The most impressive thing about CONVERSATIONS WITH A KILLER: THE TED BUNDY TAPES was the way it retold the case and events. Viewers felt like they were following Bundy’s case step-by-step as it was happening rather than watching a re-enactment of the events.
The 70s in the US were tumultuous times to say the least. Drastic changes were taking place all over the country and crime rates had spiked. Jimmy Hendrix died in 1970, the Watergate scandal took place in 1971, the 26th amendment was rectified to allow 18-year-olds to vote, Microsoft is founded in 1975 and so on. Citizens, especially students and women, supported political protests and movements for equal rights between men and women all over the country. This saw a rise in women hitch hiking and travelling alone more.
The 70's were also scary times as the streets were riddled with crime and notorious killings also occurred during this decade. Murderers such as Charles Manson, Zodiac Killer, John Wayne Gracey the ‘Killer Clown’, ‘Son of Sam’ David Berkowitz’ and Jim Jones just to name a few. There was also Theodore ‘Ted’ Bundy who spread mass panic and fear among small communities and young women.
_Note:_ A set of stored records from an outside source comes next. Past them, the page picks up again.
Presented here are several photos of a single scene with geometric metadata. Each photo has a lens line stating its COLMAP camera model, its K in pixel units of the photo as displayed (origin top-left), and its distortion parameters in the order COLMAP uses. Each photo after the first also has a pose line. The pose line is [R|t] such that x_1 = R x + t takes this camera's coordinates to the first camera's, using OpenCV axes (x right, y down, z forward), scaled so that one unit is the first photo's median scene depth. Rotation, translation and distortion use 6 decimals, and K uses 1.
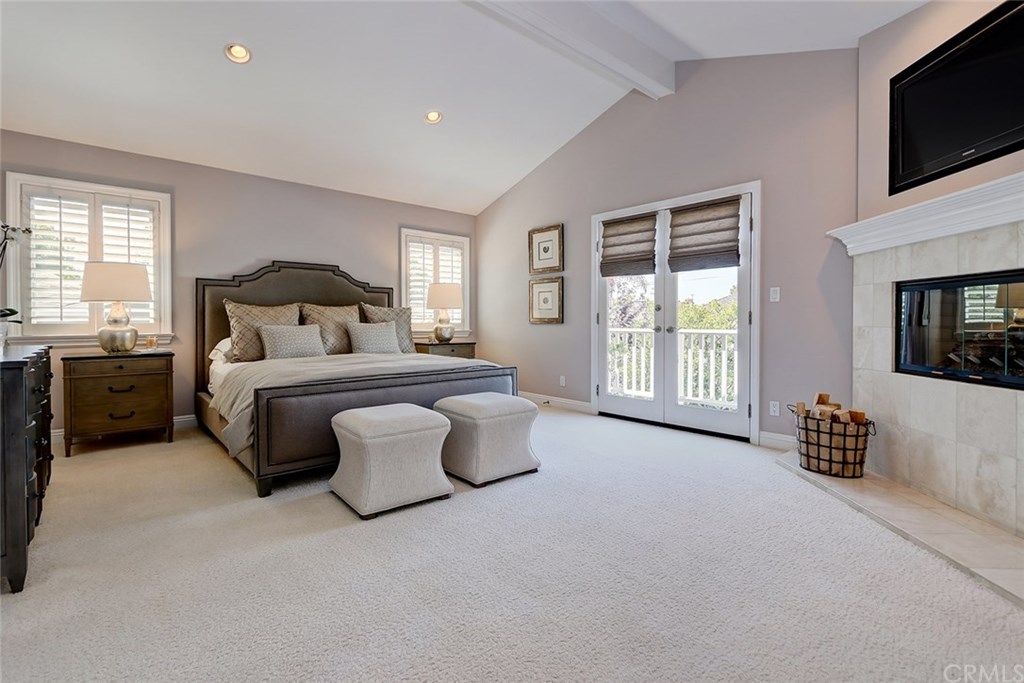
lens RADIAL K [[481.7, 0, 527.6], [0, 481.7, 326.1], [0, 0, 1]] dist [0.001529, -0.003439]
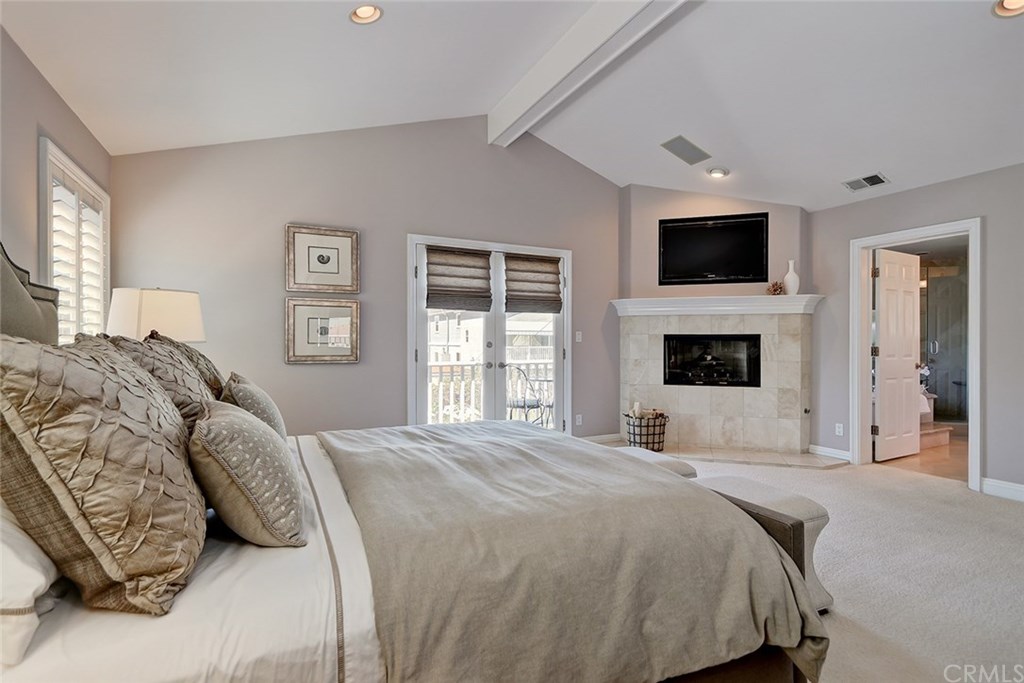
lens RADIAL K [[481.7, 0, 502.4], [0, 481.7, 341.0], [0, 0, 1]] dist [0.001529, -0.003439]
pose [[0.275726, 0.005039, 0.961223, -0.736942], [0.009633, 0.999922, -0.008006, -0.038494], [-0.961188, 0.011467, 0.275656, 0.709730]]
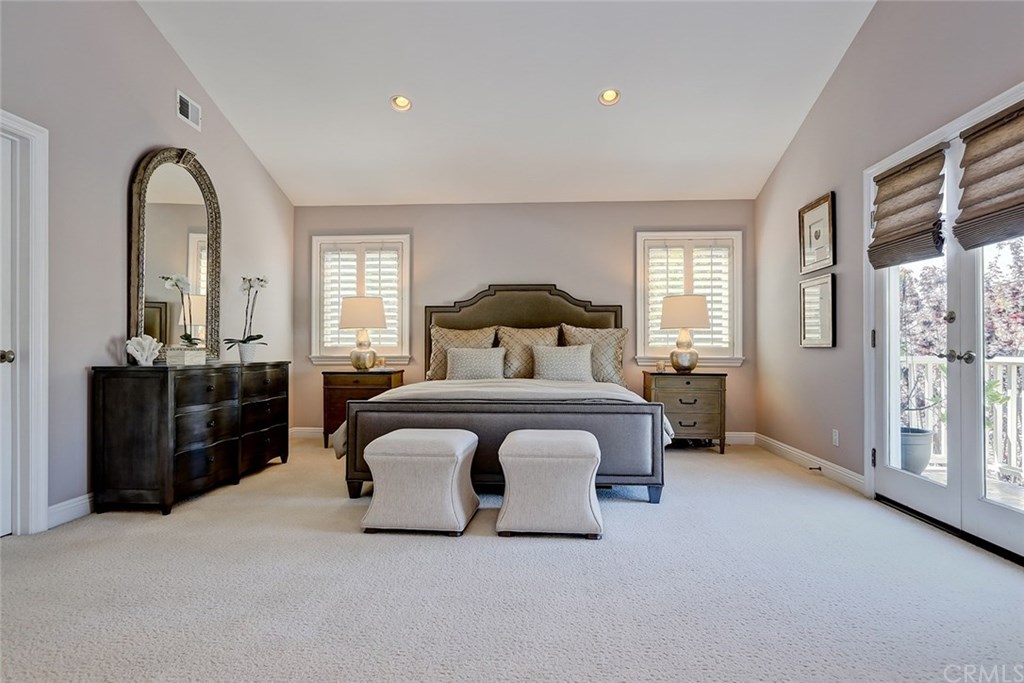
lens RADIAL K [[597.2, 0, 504.2], [0, 597.2, 343.0], [0, 0, 1]] dist [0.006226, -0.001518]
pose [[0.694162, -0.006689, -0.719788, 0.421058], [-0.008234, 0.999818, -0.017232, 0.007770], [0.719772, 0.017888, 0.693980, 0.167552]]
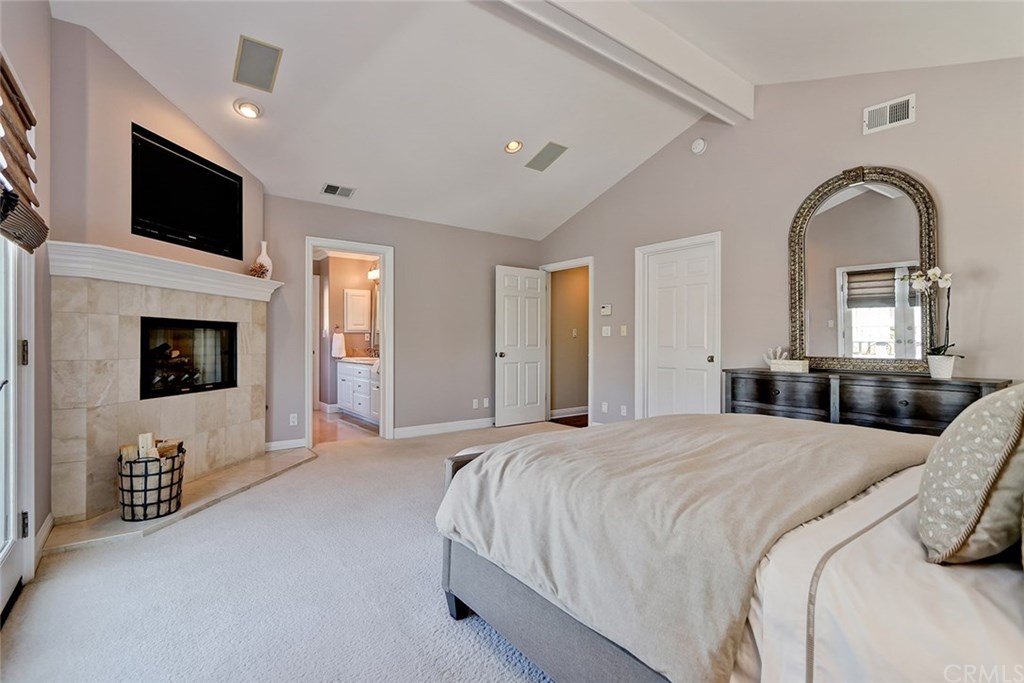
lens RADIAL K [[481.7, 0, 516.3], [0, 481.7, 340.0], [0, 0, 1]] dist [0.001529, -0.003439]
pose [[-0.995340, -0.002261, 0.096401, -0.120061], [-0.001419, 0.999960, 0.008804, -0.032770], [-0.096417, 0.008626, -0.995304, 1.303712]]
Creator Joe Berlinger takes a tame and laid-back approach in how the documentary is narrated and it possesses the quality and atmosphere of a conversation. Berlinger made Bundy and the tapes, that the then-rookie journalist Stephen Michaud recorded, the focus of the documentary and used them to narrate the events that took place between 1974 to 1978. The documentary makes use of archived footage, pictures and other media to seamlessly put together this story that almost educates viewers on who Ted Bundy really was, what his psychological reasoning behind his crimes where, what his thoughts in general were and why he behaved the way he did.
The documentary was a study of Ted Bundy and not his crimes. Viewers don’t necessarily feel the usual horror, disgust and terror that they usually feel when confronted with a cold-blooded murderer. Viewers know from the beginning that Bundy is the killer, they can piece together the evidence presented themselves, but they can’t help but see him as the media did which is a charming and likable guy who doesn’t fit the profile of a murderer.
Journalist Stephen Michaud is the one who takes the viewers on this journey with the help of his mentor journalist, Hugh Aynesworth as they work to get a Bundy to open up in their interviews. Bundy made it clear that the only reason he would do these interviews was because he wanted them to prove his innocence and the only way Michaud got Bundy to speak about himself was by appealing to his intellect and by persuading him to speak about himself in the third person. Bundy loved this idea and proceeded to analyse and profile himself and his own crime scenes.
Through the tapes, trial footage and interviews, Bundy quickly becomes a vile human being who is not only narcissistic but also incapable of taking responsibility for his own actions. He started to use the tapes to record his own life story, he wanted to be famous and known. He was remorseless until three days before his execution when he pleaded guilty and confessed, in great detail, about how many victims there were, where they were buried (not all were found) and how he killed them.
Berlinger created a documentary that has left viewers appalled at Ted Bundy. The style may have been conversational, clinically informative at times and it felt like viewers were following a live news story on the Bundy case, but viewers could feel the terror of allowing Bundy to remain free.
There was a feeling of horrified shock when Bundy’s execution was turned into what seemed like a carnival, with food trucks, alcohol, music and even merchandise being sold. It goes to show what a monster Bundy truly was for a state to celebrate his death so joyously.
*Extremely Wicked Shockingly Evil a movie based on Ted Bundy’s crimes will be released on Netflix in the next few months. Zac Efron stars as notorious killer Ted Bundy and Lilly Collins plays Bundy’s long-time girlfriend Elizabeth Kloepfer.